Beat Saber isn’t just chasing high scores. There is also a Campaign mode that both incrementally teaches you how to play the game while also challenging you in different ways. The layout for the mode is displayed as a tree with branching paths; there are certain levels that must be played and a specific amount of levels needed to be completed in order to progress but you can pick and choose which challenges you want to take on.

The actual challenges of the campaign are not just tied to difficulty. Some levels will require you to reach a certain score, some will ask you to move your arms enough to reach a minimum meter count. The rule variation I still have a hard time with is hitting a low maximum note streak. For example, the rule may say that you can only achieve a streak of 20 and lower; this means if you hit more than 20 blocks consecutively, you fail the challenge. What makes it more difficult is that the counter doesn’t restart after you’ve purposely missed a note. Not only that, missing a note takes a huge chunk out of the fail meter.
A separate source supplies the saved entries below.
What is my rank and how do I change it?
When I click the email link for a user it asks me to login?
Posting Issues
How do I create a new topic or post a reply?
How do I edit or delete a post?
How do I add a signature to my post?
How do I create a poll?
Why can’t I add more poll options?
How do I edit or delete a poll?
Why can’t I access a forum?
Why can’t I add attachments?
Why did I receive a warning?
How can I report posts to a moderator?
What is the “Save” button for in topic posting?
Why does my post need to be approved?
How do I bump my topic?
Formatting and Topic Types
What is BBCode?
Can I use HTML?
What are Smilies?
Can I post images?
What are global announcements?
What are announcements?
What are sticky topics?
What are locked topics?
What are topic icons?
This particular challenge is a bit too difficult, providing a larger difficulty spike as opposed to some of the other rule variations. Overall, these variations help diversify the gameplay while still maintaining its fun factor.

Beat Saber

Like many VR games, Beat Saber wouldn’t work well if it didn’t run well. Fortunately, it does. For the most part, everything runs smoothly. The movement of your hands may have the most minuscule amount of lag but the motion does feel one-to-one. The space I have my PS VR set up is pretty cramped too; I’m about five feet away from the camera. I did have some problems with the camera picking up the Move controllers accurately but even at close proximity, it worked just fine.

Beat Saber has just about everything I want from a rhythm game. It is an experience that can only be done in virtual reality and it is done so well. It has a great tactile feel thanks to the rumble of the controllers and incredibly satisfying combo-driven gameplay. While the soundtrack is solid, there really aren’t that many tracks and said tracks lack stylistic variety. However, that hasn’t stopped me from playing hours of Beat Saber, even if I’m sweaty and my eyes are throbbing afterward.